7- Nine-Dragon Riverbank

23 Tháng Năm 200712:00 SA(Xem: 8111)
7- Nine-Dragon Riverbank
 

My mother recalls that when I was eight months old she had very little milk, and should have eaten stewed pig feet with papaya to produce more milk to feed me. However, she could not make it, and finally she had to hire a young nanny, a twenty-two year old from Cho Moi who had also given birth to a first child, so that I could share her milk with her own baby. She breastfed me and took care of me for a few months, then she missed her family too much and went back home. My mother had to bottle-feed me with the powdered milk Guigoz, but I did not like it and often cried for breastfeeding. My mother indulged me again with her own milk, besides giving extra hard food. When I was four years old, she applied hot oil on her nipples.  It was too piquant for me and scared me into stopping my demands for breastfeeding.

 

Thus, according to my mother's story, the coquettish girl wearing that nice Western dress and a bow in her hair was still the one who cried for her mother's milk. I did not remember that, and I often teased my second son, Cuong, who liked to bottle-feed every night before going to bed, until the age of four.

 

Our family, like many other well-to-do families, had fled the war and moved to Hoa Hao village to build new homes there.

 

Our house was built on the riverbank, facing Tien Giang river, a large tributary of Mekong river (Cuu Long or Nine-Dragon river ). It is a very large river. On the other side was Tan Hue village, where people planted corn, sugar cane, and tobacco. Next to Tan Hue were Tan Quoi and Tan Long.

 

At dawn, after worshipping, my mother liked to stand by the Heaven's Altar and look at the fishermen on small boats throwing nets over the river surface, with slight waves reflecting the colors of the sunshine; it was so beautiful and peaceful.
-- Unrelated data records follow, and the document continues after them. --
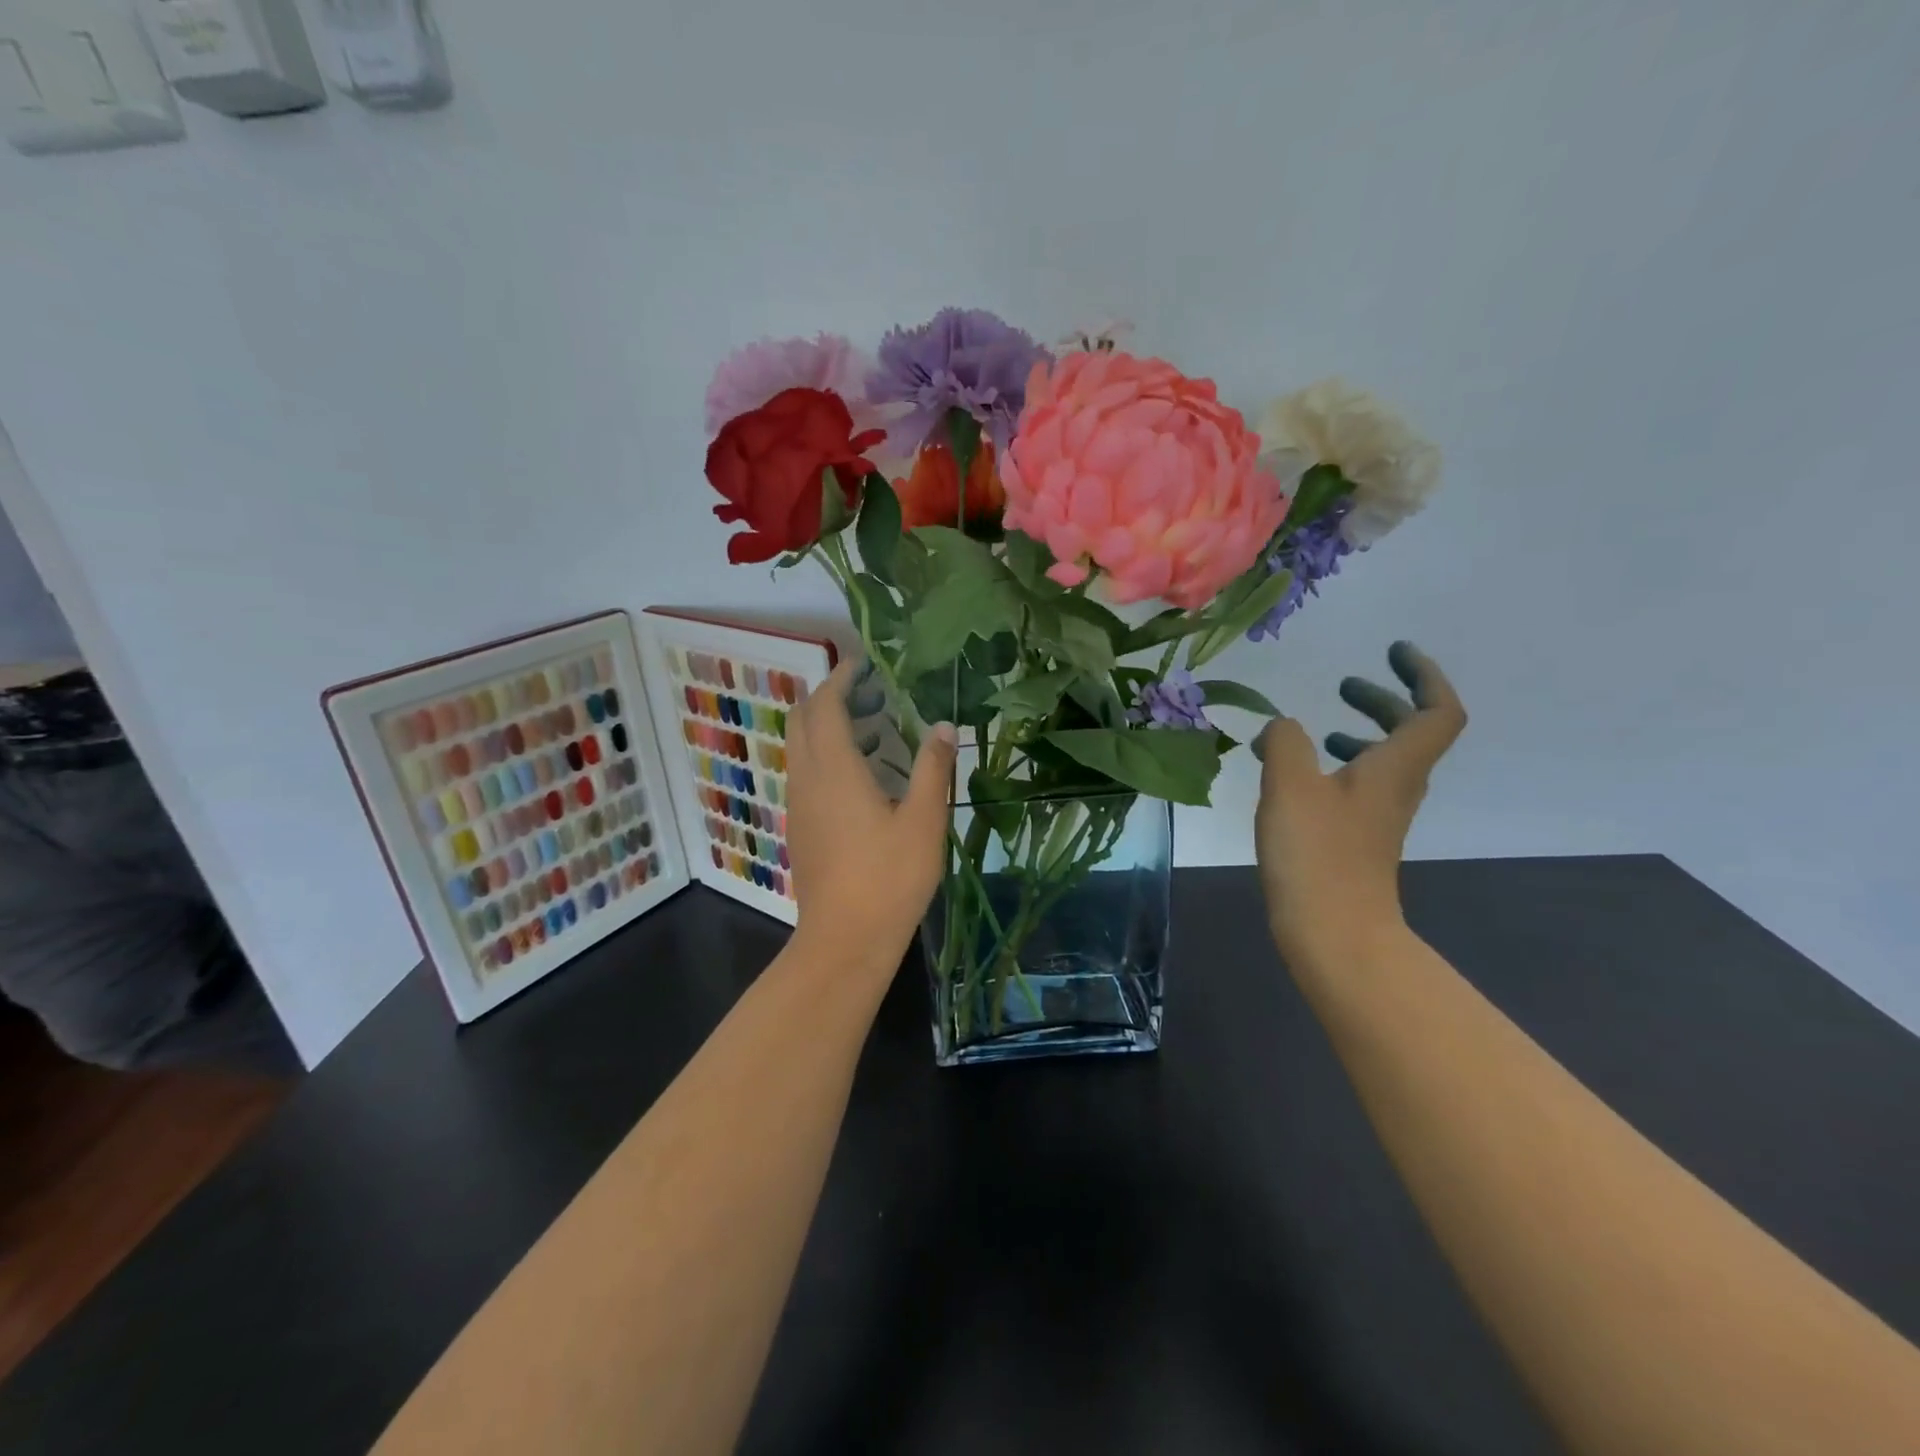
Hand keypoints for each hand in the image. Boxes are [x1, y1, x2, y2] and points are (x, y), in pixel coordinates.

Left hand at [785, 658, 957, 975]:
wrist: (844, 940)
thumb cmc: (889, 878)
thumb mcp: (924, 821)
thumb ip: (932, 769)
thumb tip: (944, 727)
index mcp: (834, 769)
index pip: (824, 705)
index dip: (840, 678)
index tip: (863, 664)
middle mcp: (807, 779)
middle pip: (802, 720)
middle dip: (827, 697)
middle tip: (868, 693)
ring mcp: (798, 804)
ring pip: (799, 747)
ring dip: (824, 726)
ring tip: (869, 728)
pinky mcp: (799, 826)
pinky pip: (803, 772)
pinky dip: (822, 754)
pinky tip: (858, 775)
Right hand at [1253, 642, 1466, 970]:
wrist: (1333, 932)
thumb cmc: (1316, 853)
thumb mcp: (1290, 785)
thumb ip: (1286, 742)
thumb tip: (1282, 726)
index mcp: (1395, 767)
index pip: (1437, 711)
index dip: (1424, 675)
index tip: (1393, 652)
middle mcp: (1398, 787)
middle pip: (1411, 733)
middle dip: (1383, 701)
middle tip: (1345, 684)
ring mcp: (1380, 816)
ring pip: (1383, 761)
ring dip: (1359, 734)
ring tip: (1318, 728)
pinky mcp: (1358, 839)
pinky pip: (1358, 786)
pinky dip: (1336, 767)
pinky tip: (1295, 777)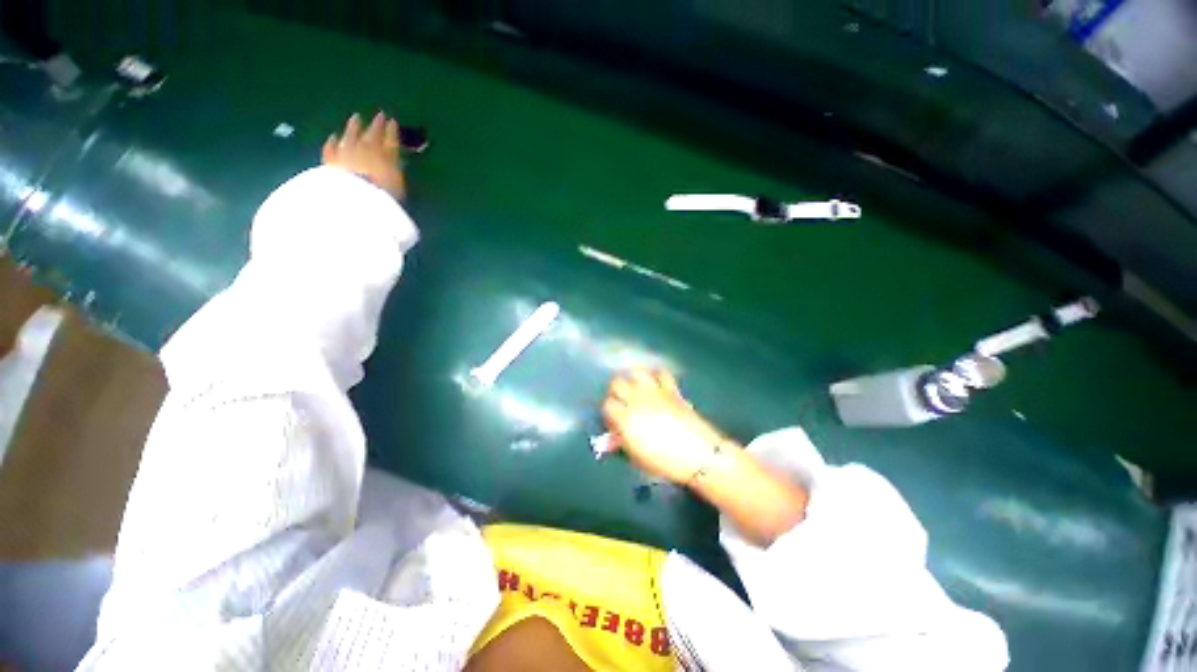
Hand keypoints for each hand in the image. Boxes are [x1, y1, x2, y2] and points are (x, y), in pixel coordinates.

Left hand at [322, 112, 405, 199]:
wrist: (355, 198)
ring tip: (356, 117)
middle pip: (372, 134)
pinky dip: (333, 142)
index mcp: (387, 156)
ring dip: (354, 126)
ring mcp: (347, 152)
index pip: (391, 140)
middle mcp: (366, 149)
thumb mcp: (398, 187)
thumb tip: (395, 166)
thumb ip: (395, 173)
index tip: (392, 121)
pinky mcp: (332, 160)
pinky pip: (332, 148)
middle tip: (379, 114)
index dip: (392, 130)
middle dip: (376, 124)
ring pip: (351, 135)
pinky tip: (333, 137)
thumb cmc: (384, 195)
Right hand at [602, 368, 730, 484]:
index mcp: (625, 418)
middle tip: (621, 401)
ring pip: (636, 372)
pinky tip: (656, 383)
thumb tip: (611, 438)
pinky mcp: (671, 389)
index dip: (608, 411)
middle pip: (616, 383)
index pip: (607, 405)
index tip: (613, 420)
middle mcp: (636, 400)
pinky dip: (657, 375)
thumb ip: (621, 444)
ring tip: (635, 387)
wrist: (697, 454)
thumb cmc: (664, 461)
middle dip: (615, 391)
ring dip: (633, 378)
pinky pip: (661, 373)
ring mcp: (654, 392)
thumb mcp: (637, 457)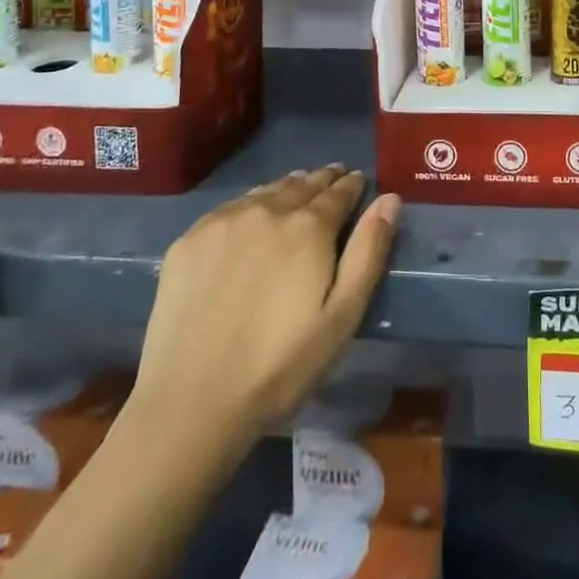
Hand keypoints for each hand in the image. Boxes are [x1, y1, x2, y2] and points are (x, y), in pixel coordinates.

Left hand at [132, 168, 401, 448]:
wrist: (191, 402)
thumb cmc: (280, 366)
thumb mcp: (342, 316)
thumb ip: (368, 252)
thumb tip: (389, 199)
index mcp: (308, 227)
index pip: (338, 192)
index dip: (352, 185)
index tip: (359, 180)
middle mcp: (267, 210)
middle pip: (302, 184)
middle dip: (322, 179)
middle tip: (333, 176)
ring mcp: (224, 221)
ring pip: (266, 190)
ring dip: (287, 187)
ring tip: (298, 187)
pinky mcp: (189, 239)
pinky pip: (230, 207)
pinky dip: (251, 203)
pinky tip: (252, 216)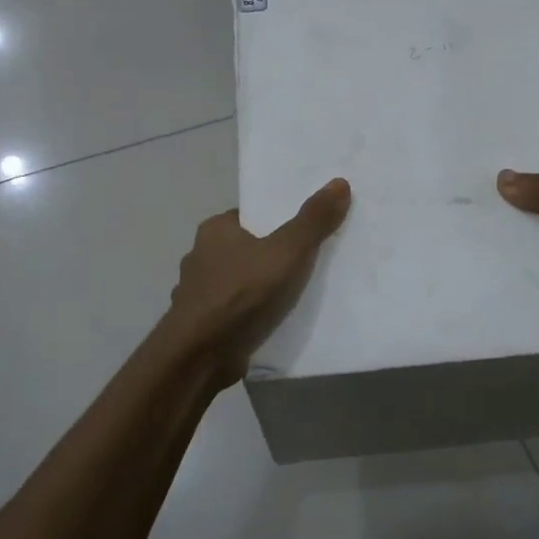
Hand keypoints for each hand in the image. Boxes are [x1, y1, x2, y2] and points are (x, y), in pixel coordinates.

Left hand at [167, 179, 352, 385]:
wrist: (200, 356)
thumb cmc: (242, 293)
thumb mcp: (287, 251)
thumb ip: (313, 220)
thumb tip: (339, 182)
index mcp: (215, 230)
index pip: (251, 216)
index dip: (278, 221)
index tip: (305, 230)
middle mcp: (201, 256)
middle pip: (247, 248)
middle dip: (272, 255)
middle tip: (309, 261)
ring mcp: (199, 293)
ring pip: (240, 281)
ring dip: (261, 288)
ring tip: (297, 294)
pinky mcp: (203, 324)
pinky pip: (235, 310)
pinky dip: (252, 313)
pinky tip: (273, 321)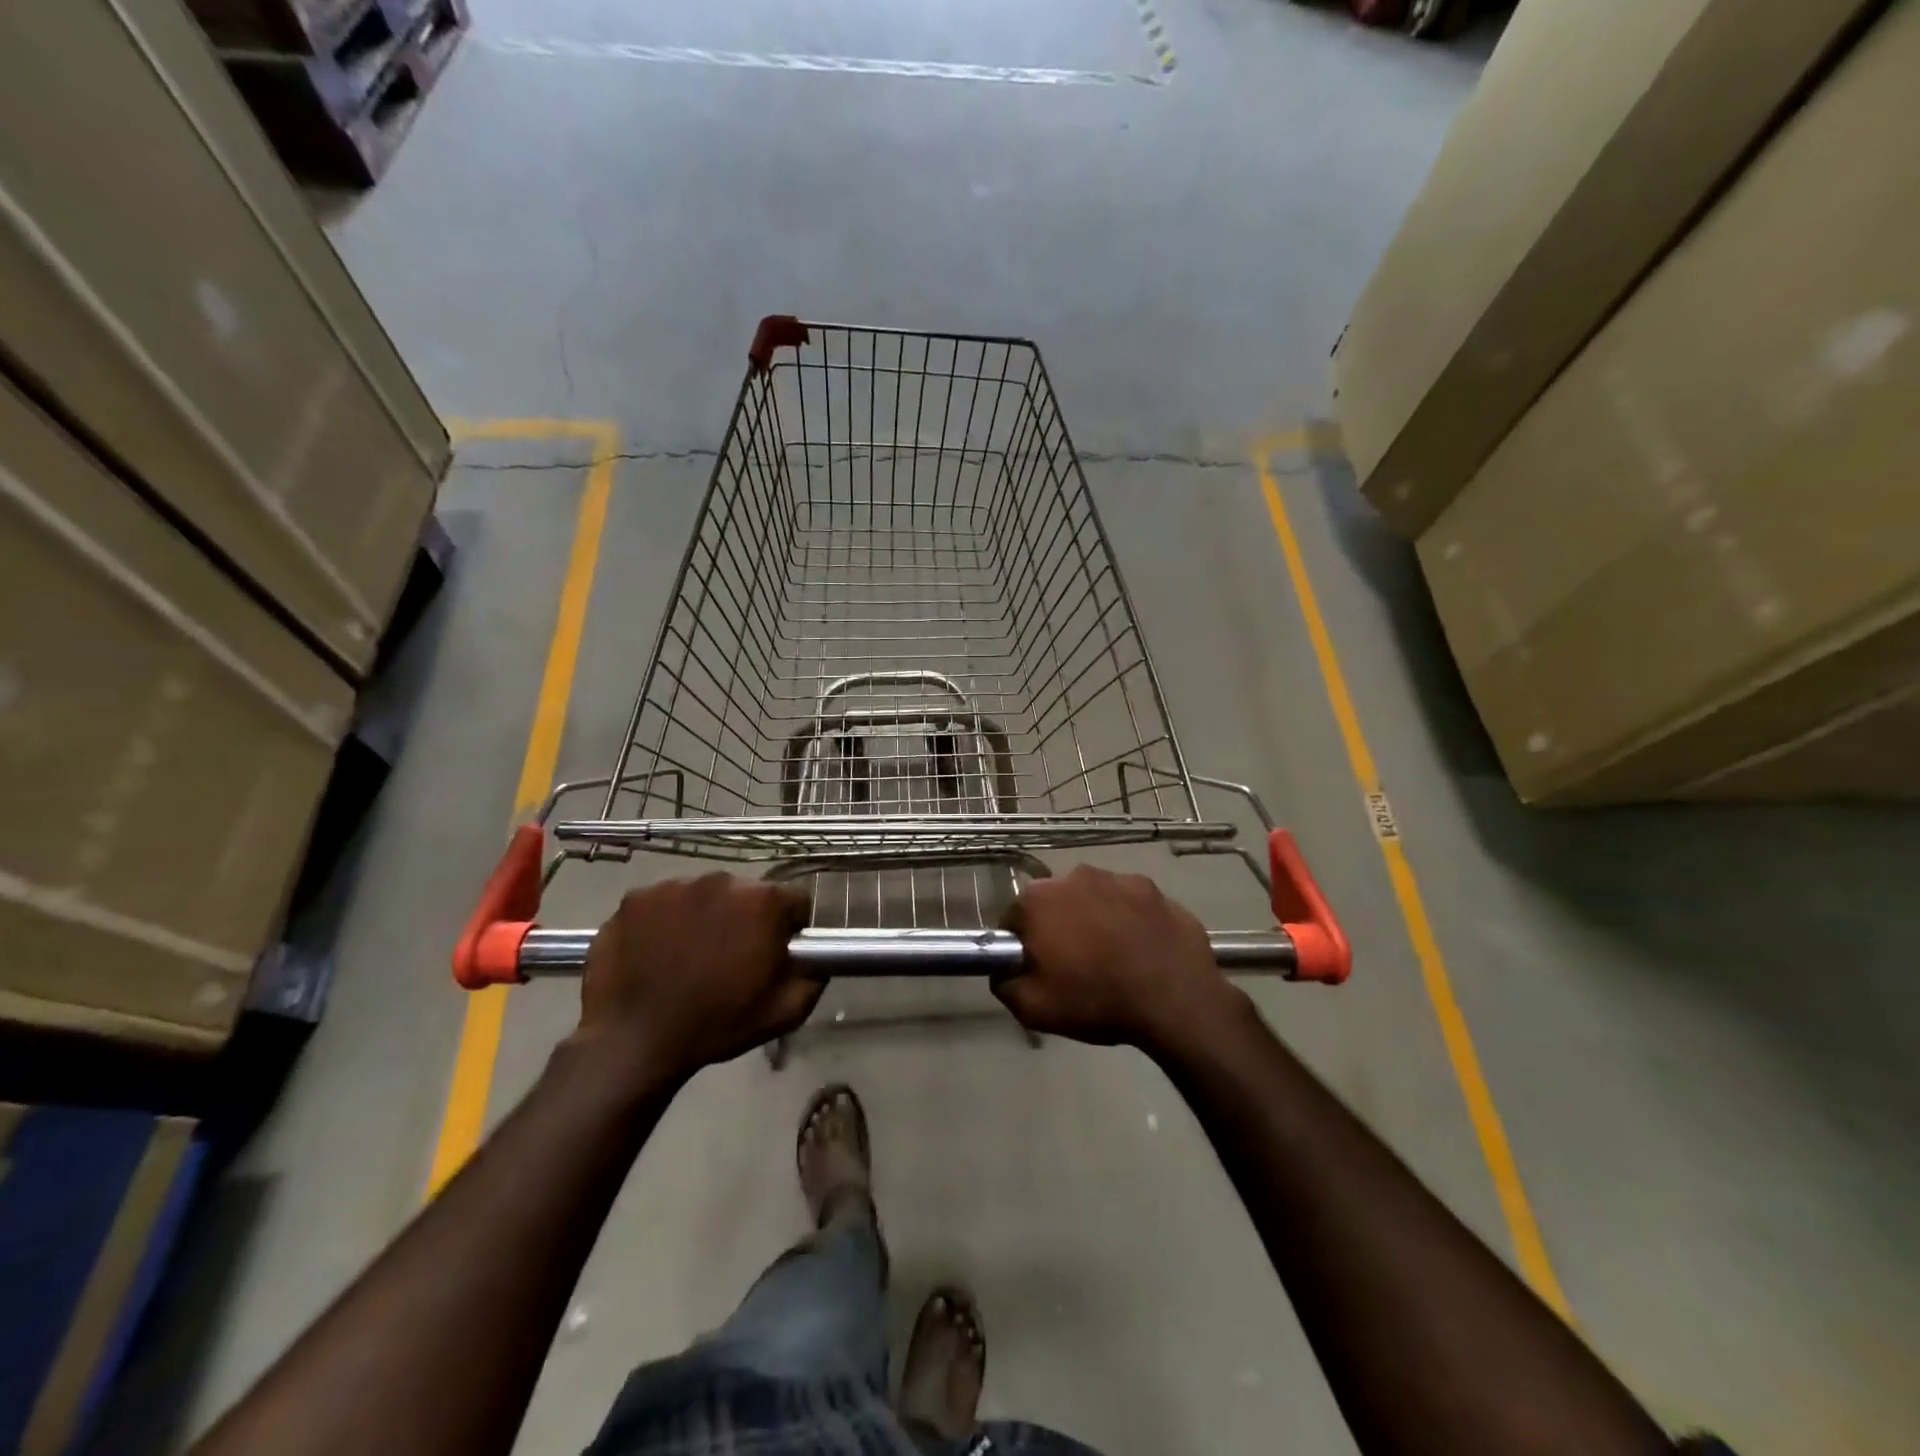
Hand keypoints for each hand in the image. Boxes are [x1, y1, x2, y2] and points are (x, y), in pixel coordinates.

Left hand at [573, 875, 817, 1083]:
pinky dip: (664, 920)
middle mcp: (721, 880)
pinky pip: (663, 902)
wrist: (634, 1042)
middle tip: (730, 956)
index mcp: (763, 901)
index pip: (794, 899)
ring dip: (705, 916)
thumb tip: (816, 958)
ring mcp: (674, 885)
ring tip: (689, 955)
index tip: (775, 952)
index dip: (790, 926)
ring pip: (703, 895)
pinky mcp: (635, 897)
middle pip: (747, 893)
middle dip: (745, 918)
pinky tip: (657, 951)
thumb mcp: (786, 1011)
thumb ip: (813, 976)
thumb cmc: (717, 1025)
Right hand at [995, 865, 1247, 1052]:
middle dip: (1060, 927)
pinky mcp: (1154, 889)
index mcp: (1039, 899)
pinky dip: (1130, 920)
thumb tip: (1004, 970)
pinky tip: (1141, 949)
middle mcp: (1075, 876)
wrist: (1175, 1001)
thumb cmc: (1096, 1001)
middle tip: (1076, 965)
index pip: (1015, 919)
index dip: (1023, 946)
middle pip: (1055, 903)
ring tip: (1113, 958)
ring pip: (1094, 898)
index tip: (1038, 969)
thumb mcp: (1033, 1008)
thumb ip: (1005, 983)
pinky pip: (1130, 903)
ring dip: (1096, 919)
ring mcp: (1119, 878)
Some early fishermen might have a good catch and come back to the bank; my mother waited for them to buy fresh fish for a good sour soup or a salty and hot dish.

 

My mother's house was near the house of Duc Ong Huynh Cong Bo who is our Prophet’s father , which they called the Ancestral Temple. Next to it was the house of Grandma Co, my mother's foster-mother, whom the villagers often called Mrs. Nam Co and who lived with Mrs. Sau Nhan, her sister. In May 1991, Aunt Ba Yen, the daughter of Mrs. Sau, sent a letter to my mother announcing Mrs. Sau Nhan ’s death.

 

Grandma Co and Mrs. Sau Nhan were two of the Prophet’s most fervent believers. Grandma Co was very rich: she owned a seafood company in Saigon and managed the finances of the religion. She had a round face, beautiful but grave; her voice was intense and loud, which frightened me a lot. Every time I saw her, I hastily crossed my arms to bow for grandma, and then withdrew. Grandma liked to ask: “My baby, here you are, come here to grandma. Are you hungry?  Grandma will give you some rice noodles.”